“Friendship”, “Dear friends”, “You are my friend, isn’t it?”, “This is my friend”.
La parola “amicizia”, “amico” è condita in tutte le salse e compare improvvisamente in vari contesti: nei discorsi ufficiali alla televisione, nelle conferenze, nei rapporti di lavoro, quando un canadese anglofono mostra di apprezzare una professionalità seria e rigorosa, che va oltre i “doveri d’ufficio” e non cela l’umanità di fondo.
Si stabiliscono allora dei rapporti privilegiati. Queste persone vorrebbero che l’oggetto della loro stima fosse sempre con loro, con le loro famiglie, con i loro figli e sono gelose quando scoprono che si è umani perché si è scelto di essere tali con tutti, indistintamente. La professione di educatore lo implica. E soffrono come bambini perché non hanno l’esclusiva.

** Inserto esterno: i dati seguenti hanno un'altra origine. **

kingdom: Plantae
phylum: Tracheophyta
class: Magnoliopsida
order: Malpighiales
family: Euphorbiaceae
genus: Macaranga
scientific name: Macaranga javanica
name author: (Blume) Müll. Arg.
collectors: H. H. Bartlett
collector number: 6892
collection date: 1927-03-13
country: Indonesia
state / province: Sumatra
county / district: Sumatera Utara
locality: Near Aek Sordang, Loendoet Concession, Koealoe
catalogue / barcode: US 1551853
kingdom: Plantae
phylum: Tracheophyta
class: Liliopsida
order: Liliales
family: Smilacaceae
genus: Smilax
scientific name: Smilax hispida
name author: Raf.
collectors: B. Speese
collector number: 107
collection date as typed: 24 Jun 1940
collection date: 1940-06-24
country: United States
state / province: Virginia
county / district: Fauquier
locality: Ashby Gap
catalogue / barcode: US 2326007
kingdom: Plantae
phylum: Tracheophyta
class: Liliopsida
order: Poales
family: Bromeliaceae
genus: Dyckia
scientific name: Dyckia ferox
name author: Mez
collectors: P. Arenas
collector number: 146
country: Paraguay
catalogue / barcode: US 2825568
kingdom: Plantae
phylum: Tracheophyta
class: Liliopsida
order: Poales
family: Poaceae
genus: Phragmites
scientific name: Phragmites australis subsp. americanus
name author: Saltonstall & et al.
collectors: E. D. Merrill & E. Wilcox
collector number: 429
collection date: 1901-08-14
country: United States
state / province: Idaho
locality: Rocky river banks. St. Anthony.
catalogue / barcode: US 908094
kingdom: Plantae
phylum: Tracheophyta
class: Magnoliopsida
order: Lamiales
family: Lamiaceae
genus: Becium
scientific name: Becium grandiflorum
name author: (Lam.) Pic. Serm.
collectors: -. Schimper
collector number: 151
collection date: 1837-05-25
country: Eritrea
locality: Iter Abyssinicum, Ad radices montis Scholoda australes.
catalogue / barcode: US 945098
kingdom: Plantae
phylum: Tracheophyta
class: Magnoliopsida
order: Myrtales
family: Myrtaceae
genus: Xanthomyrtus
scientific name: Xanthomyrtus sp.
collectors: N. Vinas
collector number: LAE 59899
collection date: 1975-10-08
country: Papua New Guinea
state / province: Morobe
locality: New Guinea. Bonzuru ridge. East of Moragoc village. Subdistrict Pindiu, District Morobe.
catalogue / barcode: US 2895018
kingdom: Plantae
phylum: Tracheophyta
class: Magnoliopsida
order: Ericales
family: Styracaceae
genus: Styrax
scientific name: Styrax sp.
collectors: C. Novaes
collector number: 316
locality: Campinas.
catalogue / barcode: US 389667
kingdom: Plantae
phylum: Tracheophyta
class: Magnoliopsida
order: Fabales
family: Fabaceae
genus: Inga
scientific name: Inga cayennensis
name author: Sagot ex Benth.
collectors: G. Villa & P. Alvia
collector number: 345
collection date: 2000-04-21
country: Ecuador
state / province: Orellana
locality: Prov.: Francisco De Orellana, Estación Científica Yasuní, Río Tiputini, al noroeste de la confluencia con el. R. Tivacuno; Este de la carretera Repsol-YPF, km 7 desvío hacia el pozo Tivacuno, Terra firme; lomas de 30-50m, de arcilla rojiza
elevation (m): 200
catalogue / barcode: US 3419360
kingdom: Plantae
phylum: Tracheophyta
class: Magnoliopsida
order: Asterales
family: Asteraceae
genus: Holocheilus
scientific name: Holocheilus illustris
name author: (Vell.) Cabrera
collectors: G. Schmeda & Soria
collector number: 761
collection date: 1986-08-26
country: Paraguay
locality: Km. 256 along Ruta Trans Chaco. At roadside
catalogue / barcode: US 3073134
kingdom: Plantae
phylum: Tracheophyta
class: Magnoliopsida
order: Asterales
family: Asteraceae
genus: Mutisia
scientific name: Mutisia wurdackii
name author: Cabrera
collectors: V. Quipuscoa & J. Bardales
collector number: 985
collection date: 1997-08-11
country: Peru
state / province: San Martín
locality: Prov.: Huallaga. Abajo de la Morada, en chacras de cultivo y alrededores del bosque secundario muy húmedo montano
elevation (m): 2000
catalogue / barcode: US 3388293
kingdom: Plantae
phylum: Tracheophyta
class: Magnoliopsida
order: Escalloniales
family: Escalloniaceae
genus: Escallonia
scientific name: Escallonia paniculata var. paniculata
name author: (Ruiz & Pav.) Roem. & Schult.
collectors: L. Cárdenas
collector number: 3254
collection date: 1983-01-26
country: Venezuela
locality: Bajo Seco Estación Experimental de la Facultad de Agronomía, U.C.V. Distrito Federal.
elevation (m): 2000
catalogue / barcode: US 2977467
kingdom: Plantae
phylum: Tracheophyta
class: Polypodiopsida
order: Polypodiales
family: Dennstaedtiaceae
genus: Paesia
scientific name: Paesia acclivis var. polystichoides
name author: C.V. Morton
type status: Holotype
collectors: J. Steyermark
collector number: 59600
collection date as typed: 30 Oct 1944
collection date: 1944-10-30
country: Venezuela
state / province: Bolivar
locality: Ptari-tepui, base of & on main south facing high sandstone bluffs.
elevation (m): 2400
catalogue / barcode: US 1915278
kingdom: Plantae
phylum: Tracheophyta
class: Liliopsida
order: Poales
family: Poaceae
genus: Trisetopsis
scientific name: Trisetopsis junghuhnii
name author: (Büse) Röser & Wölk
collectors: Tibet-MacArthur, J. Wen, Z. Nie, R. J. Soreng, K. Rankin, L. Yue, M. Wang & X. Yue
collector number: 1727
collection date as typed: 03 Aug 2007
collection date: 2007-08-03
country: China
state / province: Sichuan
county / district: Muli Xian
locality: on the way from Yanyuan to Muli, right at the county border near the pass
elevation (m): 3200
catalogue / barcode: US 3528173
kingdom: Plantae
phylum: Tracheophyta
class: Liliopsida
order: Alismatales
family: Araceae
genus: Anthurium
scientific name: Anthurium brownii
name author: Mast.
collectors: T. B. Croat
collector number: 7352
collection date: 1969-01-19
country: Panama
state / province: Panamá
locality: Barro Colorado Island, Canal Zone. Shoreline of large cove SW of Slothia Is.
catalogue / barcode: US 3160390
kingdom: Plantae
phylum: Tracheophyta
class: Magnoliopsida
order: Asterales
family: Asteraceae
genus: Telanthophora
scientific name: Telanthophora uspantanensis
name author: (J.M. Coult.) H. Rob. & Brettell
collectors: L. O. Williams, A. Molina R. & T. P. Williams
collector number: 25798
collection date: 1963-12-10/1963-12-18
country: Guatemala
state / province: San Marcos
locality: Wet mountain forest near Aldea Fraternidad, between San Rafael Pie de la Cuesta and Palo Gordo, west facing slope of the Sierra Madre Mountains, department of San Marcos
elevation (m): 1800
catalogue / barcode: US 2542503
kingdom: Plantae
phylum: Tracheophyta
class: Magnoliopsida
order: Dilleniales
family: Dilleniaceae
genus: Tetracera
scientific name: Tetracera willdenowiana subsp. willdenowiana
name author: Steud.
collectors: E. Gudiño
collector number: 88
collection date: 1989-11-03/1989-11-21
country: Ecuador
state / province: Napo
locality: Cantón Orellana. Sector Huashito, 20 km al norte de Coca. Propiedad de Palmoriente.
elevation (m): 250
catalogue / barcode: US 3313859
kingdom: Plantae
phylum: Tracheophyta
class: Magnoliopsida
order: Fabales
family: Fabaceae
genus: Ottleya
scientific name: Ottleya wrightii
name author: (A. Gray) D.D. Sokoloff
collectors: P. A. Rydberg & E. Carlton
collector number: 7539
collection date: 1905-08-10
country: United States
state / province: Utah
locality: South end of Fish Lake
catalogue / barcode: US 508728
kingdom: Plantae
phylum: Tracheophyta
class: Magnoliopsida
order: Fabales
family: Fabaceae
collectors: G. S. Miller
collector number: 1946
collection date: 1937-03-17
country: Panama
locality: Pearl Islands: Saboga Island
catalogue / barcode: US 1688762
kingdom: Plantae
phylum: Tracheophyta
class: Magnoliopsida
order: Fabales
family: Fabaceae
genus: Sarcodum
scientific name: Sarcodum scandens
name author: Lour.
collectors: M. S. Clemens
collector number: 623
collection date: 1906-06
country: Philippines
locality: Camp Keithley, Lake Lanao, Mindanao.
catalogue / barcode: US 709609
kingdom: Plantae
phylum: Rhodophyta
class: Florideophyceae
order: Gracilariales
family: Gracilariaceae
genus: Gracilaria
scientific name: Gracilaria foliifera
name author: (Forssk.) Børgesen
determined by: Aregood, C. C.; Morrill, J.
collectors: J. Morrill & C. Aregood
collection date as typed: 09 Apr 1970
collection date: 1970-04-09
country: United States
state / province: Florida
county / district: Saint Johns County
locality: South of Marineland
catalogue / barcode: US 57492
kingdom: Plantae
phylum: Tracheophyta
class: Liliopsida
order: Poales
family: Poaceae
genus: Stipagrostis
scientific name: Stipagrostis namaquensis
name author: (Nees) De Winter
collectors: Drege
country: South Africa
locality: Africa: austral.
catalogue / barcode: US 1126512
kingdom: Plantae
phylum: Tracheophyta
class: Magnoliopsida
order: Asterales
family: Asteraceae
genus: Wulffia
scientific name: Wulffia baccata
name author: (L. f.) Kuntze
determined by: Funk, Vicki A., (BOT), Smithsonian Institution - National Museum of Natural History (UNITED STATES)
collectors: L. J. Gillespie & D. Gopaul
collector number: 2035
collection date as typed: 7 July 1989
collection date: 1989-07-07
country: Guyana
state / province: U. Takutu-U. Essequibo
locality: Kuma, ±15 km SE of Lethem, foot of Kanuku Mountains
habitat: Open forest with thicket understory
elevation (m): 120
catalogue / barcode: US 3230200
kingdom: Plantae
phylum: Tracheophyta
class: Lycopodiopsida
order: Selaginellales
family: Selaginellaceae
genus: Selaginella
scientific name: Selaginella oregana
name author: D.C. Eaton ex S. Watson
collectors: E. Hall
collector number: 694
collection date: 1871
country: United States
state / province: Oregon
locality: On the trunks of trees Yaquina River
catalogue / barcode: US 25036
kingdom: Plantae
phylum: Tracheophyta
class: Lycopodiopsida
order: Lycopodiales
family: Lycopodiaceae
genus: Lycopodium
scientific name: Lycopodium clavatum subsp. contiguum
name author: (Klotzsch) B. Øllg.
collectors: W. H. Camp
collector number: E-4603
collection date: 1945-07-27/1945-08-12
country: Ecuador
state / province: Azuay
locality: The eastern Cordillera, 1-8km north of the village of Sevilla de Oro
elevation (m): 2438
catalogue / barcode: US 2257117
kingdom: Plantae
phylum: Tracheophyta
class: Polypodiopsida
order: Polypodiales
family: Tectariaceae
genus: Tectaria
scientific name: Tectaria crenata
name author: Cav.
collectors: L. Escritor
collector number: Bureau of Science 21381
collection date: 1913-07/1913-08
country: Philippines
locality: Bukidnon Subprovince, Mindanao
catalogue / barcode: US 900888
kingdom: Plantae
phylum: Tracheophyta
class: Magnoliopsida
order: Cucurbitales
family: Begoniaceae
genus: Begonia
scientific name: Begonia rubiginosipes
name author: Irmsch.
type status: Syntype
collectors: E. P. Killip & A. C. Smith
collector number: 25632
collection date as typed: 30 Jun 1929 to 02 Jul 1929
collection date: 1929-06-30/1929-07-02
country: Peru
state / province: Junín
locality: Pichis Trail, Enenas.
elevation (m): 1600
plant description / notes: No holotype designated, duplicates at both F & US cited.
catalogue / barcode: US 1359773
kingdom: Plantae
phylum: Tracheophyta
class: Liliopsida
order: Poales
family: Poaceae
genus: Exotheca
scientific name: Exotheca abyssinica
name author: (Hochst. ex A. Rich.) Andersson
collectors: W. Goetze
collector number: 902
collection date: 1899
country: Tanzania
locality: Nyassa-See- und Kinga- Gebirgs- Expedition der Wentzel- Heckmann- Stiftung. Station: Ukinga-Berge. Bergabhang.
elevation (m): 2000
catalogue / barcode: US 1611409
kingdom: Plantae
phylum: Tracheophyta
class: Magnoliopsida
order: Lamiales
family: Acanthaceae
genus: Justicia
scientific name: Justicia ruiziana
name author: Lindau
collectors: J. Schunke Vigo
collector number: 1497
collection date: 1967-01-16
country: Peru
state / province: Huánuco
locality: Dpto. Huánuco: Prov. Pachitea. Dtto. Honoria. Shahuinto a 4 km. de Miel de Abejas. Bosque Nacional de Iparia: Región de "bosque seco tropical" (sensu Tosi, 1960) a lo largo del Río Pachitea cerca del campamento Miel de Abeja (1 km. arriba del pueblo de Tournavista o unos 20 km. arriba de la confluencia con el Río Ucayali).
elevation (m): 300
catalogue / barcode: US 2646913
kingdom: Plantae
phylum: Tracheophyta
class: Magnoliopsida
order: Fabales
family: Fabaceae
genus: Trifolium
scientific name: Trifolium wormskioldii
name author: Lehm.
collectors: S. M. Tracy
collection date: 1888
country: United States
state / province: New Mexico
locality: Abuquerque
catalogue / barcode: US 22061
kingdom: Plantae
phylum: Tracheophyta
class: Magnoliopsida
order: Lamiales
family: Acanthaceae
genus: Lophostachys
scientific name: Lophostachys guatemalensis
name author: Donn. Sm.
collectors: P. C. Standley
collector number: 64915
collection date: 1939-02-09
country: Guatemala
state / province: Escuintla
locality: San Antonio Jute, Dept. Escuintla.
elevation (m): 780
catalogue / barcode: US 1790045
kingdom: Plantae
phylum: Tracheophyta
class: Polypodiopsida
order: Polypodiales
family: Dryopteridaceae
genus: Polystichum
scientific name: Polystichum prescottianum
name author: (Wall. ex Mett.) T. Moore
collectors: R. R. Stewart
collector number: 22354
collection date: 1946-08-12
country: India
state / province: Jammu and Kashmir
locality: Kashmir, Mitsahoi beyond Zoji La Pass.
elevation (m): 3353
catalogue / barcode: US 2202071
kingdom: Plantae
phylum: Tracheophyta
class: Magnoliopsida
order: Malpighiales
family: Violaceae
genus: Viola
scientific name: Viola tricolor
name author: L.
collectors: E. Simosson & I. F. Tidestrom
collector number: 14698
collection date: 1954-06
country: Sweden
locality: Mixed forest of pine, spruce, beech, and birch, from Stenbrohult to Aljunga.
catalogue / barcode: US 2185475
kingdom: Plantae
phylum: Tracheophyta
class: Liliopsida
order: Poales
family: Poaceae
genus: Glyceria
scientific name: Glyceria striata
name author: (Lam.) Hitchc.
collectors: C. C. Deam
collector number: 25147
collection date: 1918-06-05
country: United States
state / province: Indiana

L’amicizia è un’altra cosa. E` un sentimento nobile e puro che a pochi e in rari casi della vita è dato di provare e di trovare. Bisogna esserne degni e per esserne degni si deve soffrire molto. L’amicizia è più importante dell’amore o di quel suo surrogato che gli esseri umani credono di trovare dietro l’angolo, ogni qualvolta si creano situazioni che favoriscono quest’illusione.
Albert Camus, che ha molto “amato”, nel senso nobile del termine e in quello più sbarazzino, si lamentava di non avere un amico, una persona che, nel suo caso, capisse il suo “lato oscuro”, quella parte che, forse, fa paura, ma che è la più autentica in ognuno di noi. Solo i veri amici riescono a coglierla, ad accettarla, ad amarla, istintivamente.
Buon Natale in compagnia di veri amici!